Mehnga Singh Babbar or Kulwant Singh (1957, in Jagadhri – 1984, in Operation Blue Star) was one of the first members and founders of Babbar Khalsa and supporter of Khalistan Movement. He also commanded a number of Sikhs during the first day of Operation Blue Star.

==Early life==
Mehnga Singh or Kulwant Singh was born in Jagadhri, Yamunanagar, from Sikh parents. His father's name was Sardar Partap Singh. After passing ninth grade, he entered to ITI and started a course. After the April 1978 massacre, Mehnga Singh started going to Akhand Kirtani Jatha programmes. In 1979, Mehnga Singh baptised Sikh, by drinking Amrit. He held his first attack to Nirankaris in Jagadhri, when some of them held a meeting. He with some companions attacked them and the most of Nirankaris run away. He was charged in Murdery case and he was arrested, but he was later released. After that, he left his hometown and came in Amritsar, to Amarjit Kaur, wife of Fauja Singh, who was killed in action in the massacre of 1978.

==Babbar Khalsa activities==
In September 1979, he attended a camp where he learned Sikh philosophy and weaponry. There he met Sukhdev Singh Babbar, Kulwant Singh Nagoke, Sulakhan Singh, Balwinder Singh, Vadhava Singh, Anokh Singh Babbar, Manmohan Singh Babbar and others. Together they started the Babbar Khalsa, to take revenge from Nirankaris and others. From then, they started finding from town and cities the anti-Sikhs, and then they killed them. After that, the government started to find who was doing these actions, so the members of Babbar Khalsa started to hiding from the police.

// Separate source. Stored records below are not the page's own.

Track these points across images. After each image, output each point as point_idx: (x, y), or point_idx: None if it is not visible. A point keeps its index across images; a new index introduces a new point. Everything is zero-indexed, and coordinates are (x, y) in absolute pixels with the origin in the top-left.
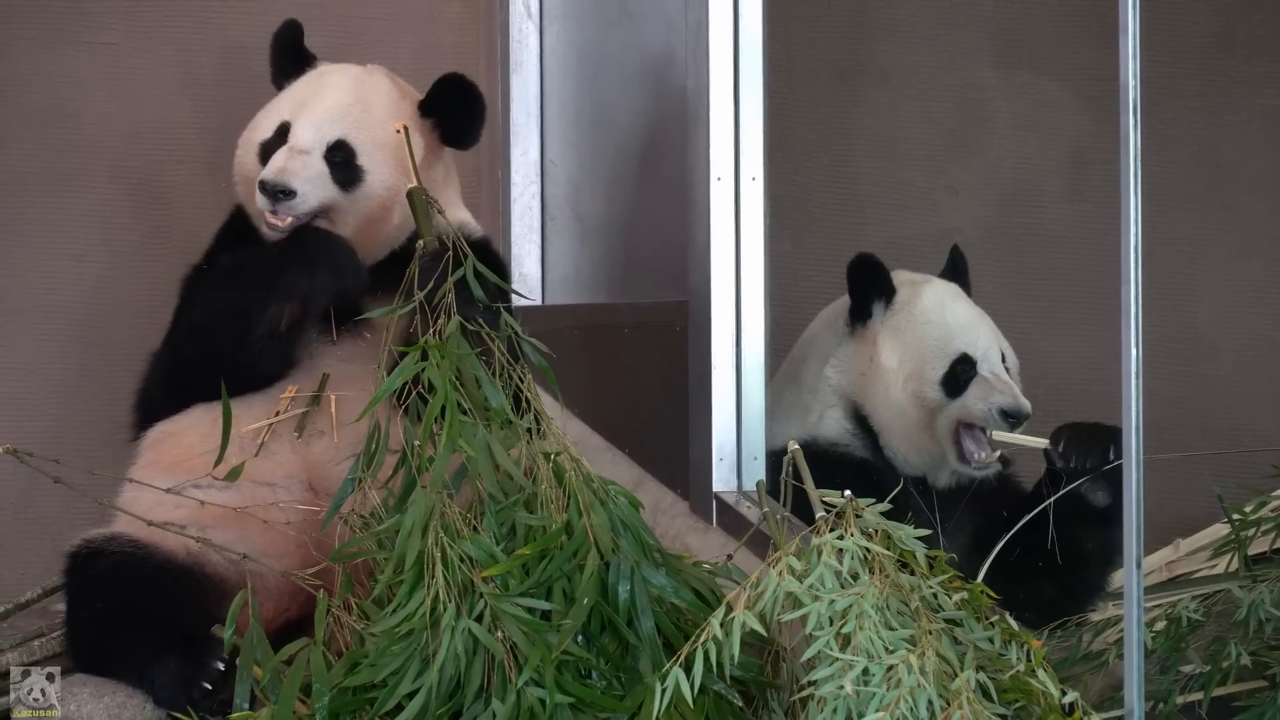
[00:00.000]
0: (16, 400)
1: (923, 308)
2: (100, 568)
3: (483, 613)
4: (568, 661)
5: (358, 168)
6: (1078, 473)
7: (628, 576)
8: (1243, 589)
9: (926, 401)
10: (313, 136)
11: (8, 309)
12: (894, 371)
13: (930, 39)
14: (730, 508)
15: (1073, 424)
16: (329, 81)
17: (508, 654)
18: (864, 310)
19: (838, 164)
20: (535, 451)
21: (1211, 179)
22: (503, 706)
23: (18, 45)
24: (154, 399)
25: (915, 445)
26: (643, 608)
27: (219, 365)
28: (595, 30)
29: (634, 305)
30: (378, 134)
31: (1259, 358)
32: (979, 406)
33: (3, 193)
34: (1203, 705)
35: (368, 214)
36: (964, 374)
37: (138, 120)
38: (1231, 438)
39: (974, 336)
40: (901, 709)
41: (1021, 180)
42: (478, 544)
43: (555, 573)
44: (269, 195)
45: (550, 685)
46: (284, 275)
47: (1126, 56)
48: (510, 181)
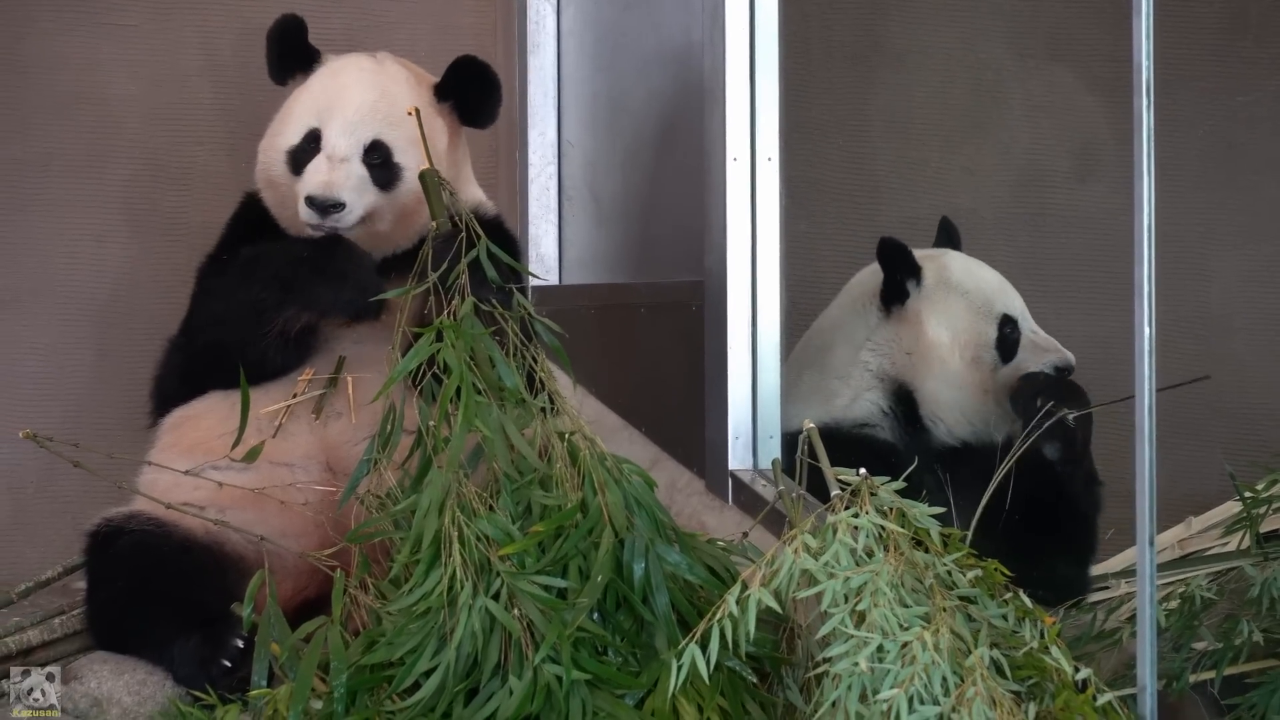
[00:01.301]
0: (37, 379)
1: (956, 278)
2: (120, 546)
3: (499, 591)
4: (584, 639)
5: (395, 165)
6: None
7: (642, 554)
8: (1255, 567)
9: (985, 366)
10: (349, 142)
11: (29, 289)
12: (948, 344)
13: (945, 21)
14: (746, 486)
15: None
16: (348, 80)
17: (525, 632)
18: (899, 292)
19: (853, 145)
20: (550, 431)
21: (1224, 160)
22: (520, 684)
23: (40, 28)
24: (171, 385)
25: (968, 414)
26: (657, 585)
27: (232, 356)
28: (612, 12)
29: (650, 285)
30: (408, 128)
31: (1271, 337)
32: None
33: (25, 174)
34: (1215, 683)
35: (403, 209)
36: (1011, 335)
37: (158, 102)
38: (1243, 416)
39: (1009, 297)
40: (916, 685)
41: (1035, 161)
42: (494, 523)
43: (571, 551)
44: (318, 210)
45: (567, 662)
46: (309, 284)
47: (1140, 38)
48: (528, 162)
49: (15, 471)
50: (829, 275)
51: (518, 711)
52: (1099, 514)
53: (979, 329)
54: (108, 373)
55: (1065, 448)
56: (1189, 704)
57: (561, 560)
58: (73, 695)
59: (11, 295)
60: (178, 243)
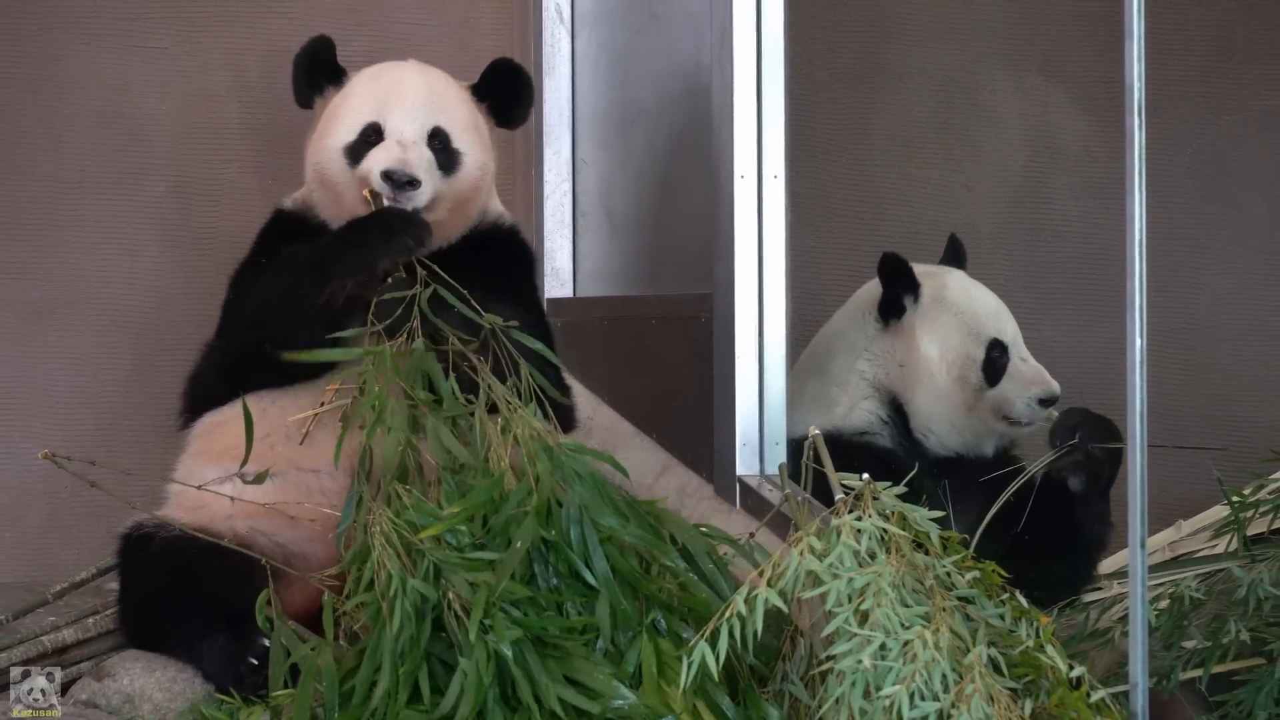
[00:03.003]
0: (73, 387)
1: (952, 298)
2: (151, 549)
3: (428, 571)
4: (530, 602)
5: (455, 151)
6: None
7: (577, 521)
8: (1242, 568)
9: (970, 385)
10: (414, 127)
11: (65, 301)
12: (936, 361)
13: (944, 44)
14: (753, 490)
15: (1071, 408)
16: (397, 77)
17: (457, 605)
18: (897, 306)
19: (856, 162)
20: (491, 430)
21: (1212, 176)
22: (470, 663)
23: (75, 51)
24: (207, 389)
25: (957, 427)
26: (593, 547)
27: (275, 356)
28: (625, 34)
29: (661, 297)
30: (460, 116)
31: (1257, 347)
32: (1020, 402)
33: (61, 191)
34: (1204, 680)
35: (460, 195)
36: (999, 360)
37: (188, 122)
38: (1230, 424)
39: (1001, 322)
40: (917, 682)
41: (1031, 177)
42: (420, 510)
43: (502, 524)
44: (394, 184)
45: (498, 626)
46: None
47: (1131, 59)
48: (544, 179)
49: (51, 478)
50: (833, 288)
51: (479, 685)
52: (1102, 551)
53: (967, 349)
54: (140, 381)
55: (1088, 482)
56: (1179, 701)
57: (497, 534)
58: (106, 692)
59: (48, 307)
60: (207, 256)
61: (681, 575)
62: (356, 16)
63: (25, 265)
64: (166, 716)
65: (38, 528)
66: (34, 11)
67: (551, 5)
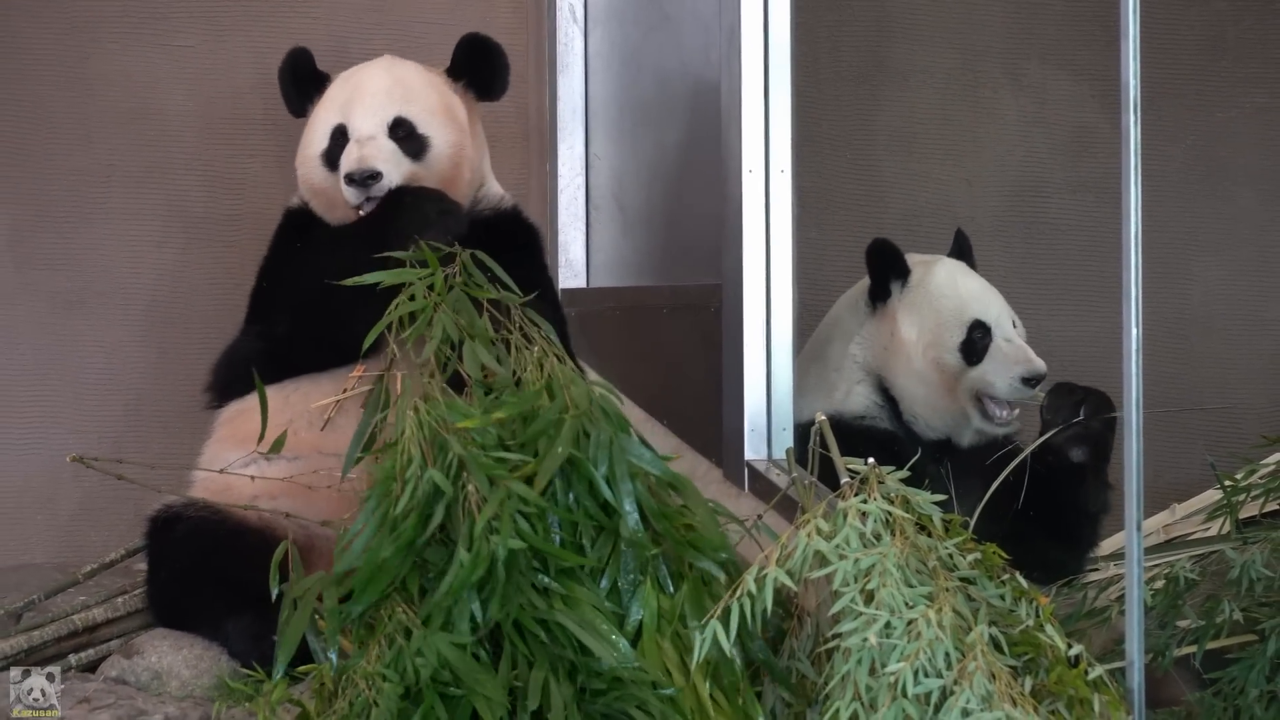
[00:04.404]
0: (102, 374)
1: (936, 282)
2: (179, 530)
3: (450, 464)
4: (540, 515)
5: (421, 137)
6: (1056, 427)
7: (605, 445)
8: (1235, 550)
9: (946, 367)
10: (372, 122)
11: (95, 291)
12: (914, 343)
13: (945, 43)
14: (761, 475)
15: (1060, 384)
16: (361, 77)
17: (473, 502)
18: (883, 290)
19: (860, 157)
20: (527, 357)
21: (1205, 172)
22: (467, 555)
23: (103, 49)
24: (238, 375)
25: (937, 410)
26: (620, 475)
27: (338, 332)
28: (636, 33)
29: (672, 288)
30: (424, 102)
31: (1248, 336)
32: (1001, 380)
33: (90, 184)
34: (1197, 657)
35: (441, 174)
36: (980, 340)
37: (213, 117)
38: (1222, 411)
39: (986, 304)
40: (921, 659)
41: (1029, 172)
42: (454, 409)
43: (536, 433)
44: (358, 185)
45: (505, 530)
46: (395, 221)
47: (1127, 58)
48: (558, 174)
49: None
50: (837, 279)
51: (461, 580)
52: (1107, 515)
53: (945, 331)
54: (167, 368)
55: (1089, 452)
56: (1173, 677)
57: (530, 443)
58: (135, 668)
59: (78, 297)
60: (231, 247)
61: (694, 518)
62: (377, 16)
63: (56, 256)
64: (193, 692)
65: (69, 511)
66: (65, 12)
67: (565, 5)
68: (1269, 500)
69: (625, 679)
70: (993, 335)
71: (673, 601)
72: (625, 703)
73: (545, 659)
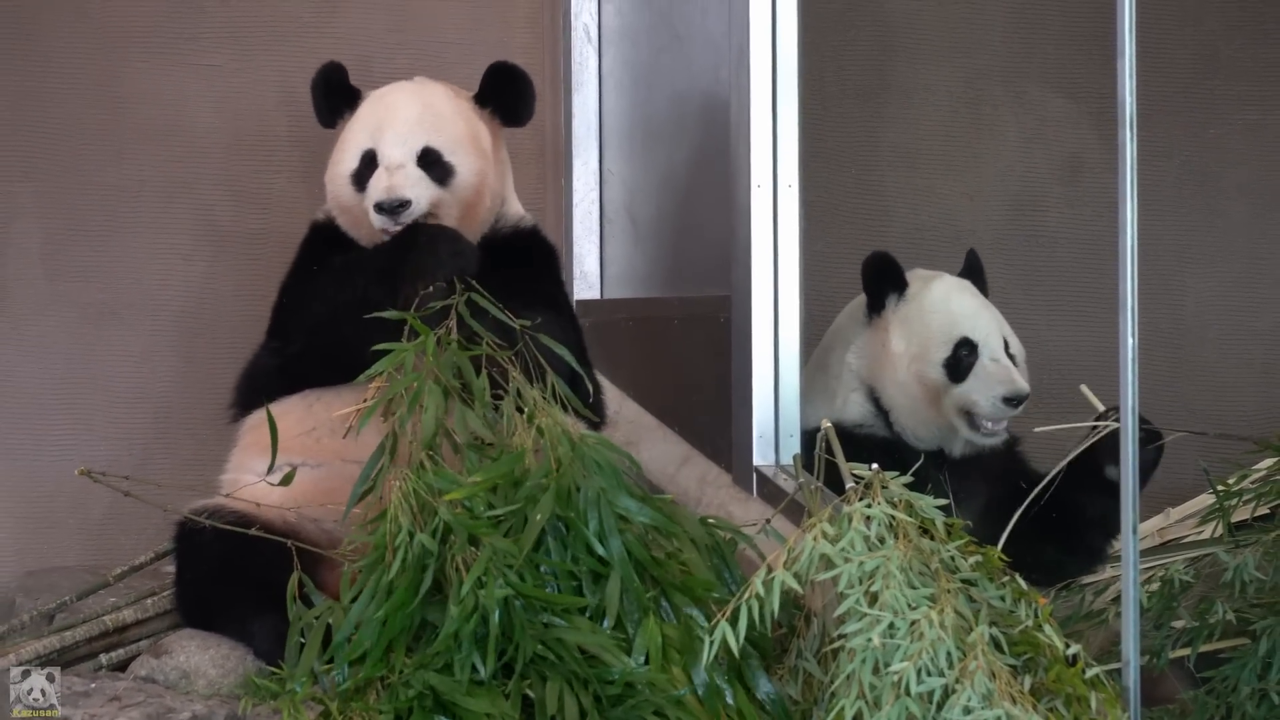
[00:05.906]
0: (132, 383)
1: (930, 298)
2: (205, 534)
3: (438, 528)
4: (532, 567)
5: (447, 164)
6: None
7: (594, 502)
8: (1228, 553)
9: (929, 381)
10: (402, 150)
11: (124, 303)
12: (901, 355)
13: (947, 62)
14: (769, 480)
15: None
16: (392, 101)
17: (460, 563)
18: (879, 302)
19: (865, 173)
20: (516, 418)
21: (1198, 186)
22: (456, 609)
23: (133, 67)
24: (261, 386)
25: (922, 422)
26: (609, 529)
27: (345, 355)
28: (648, 53)
29: (683, 299)
30: (452, 131)
31: (1239, 347)
32: (983, 399)
33: (120, 199)
34: (1192, 658)
35: (465, 201)
36: (966, 358)
37: (239, 134)
38: (1215, 417)
39: (976, 323)
40: (924, 659)
41: (1028, 187)
42: (442, 476)
43: (523, 498)
44: (388, 213)
45: (490, 583)
46: (407, 259)
47: (1123, 77)
48: (572, 188)
49: (112, 467)
50: (843, 290)
51: (451, 632)
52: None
53: (931, 347)
54: (194, 376)
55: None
56: (1168, 677)
57: (515, 512)
58: (163, 668)
59: (109, 308)
60: (257, 261)
61: (685, 559)
62: (398, 36)
63: (88, 268)
64: (220, 690)
65: (100, 515)
66: (96, 31)
67: (580, 25)
68: (1260, 504)
69: (638, 684)
70: (979, 354)
71: (677, 629)
72: (642, 710)
73: (558, 676)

==Operation Blue Star and death==
On 27–30 April 1984, from the warning of Jarnail Singh Bhindranwale all the companions started to make bunkers in Golden Temple complex. Mehnga Singh along with about 40 men built a big bunker in Baba Atal of heavy machine guns, semi-automatic rifles and Talwar. On 1 June 1984, the first day of the Operation Blue Star, armed forces of CRPF and Border Security Force (BSF) attacked the bunker at 12 pm.
He and the 40 of his men fought in the bunker until when a sniper shot Mehnga Singh three times in the forehead and killed him along with 8 others. The others ran to other bunkers, when the first bunker fell down. It is alleged by his followers that when a man asked him how he was, he answered "Chardi Kala!".
He was cremated close to Manji Sahib, near the Golden Temple.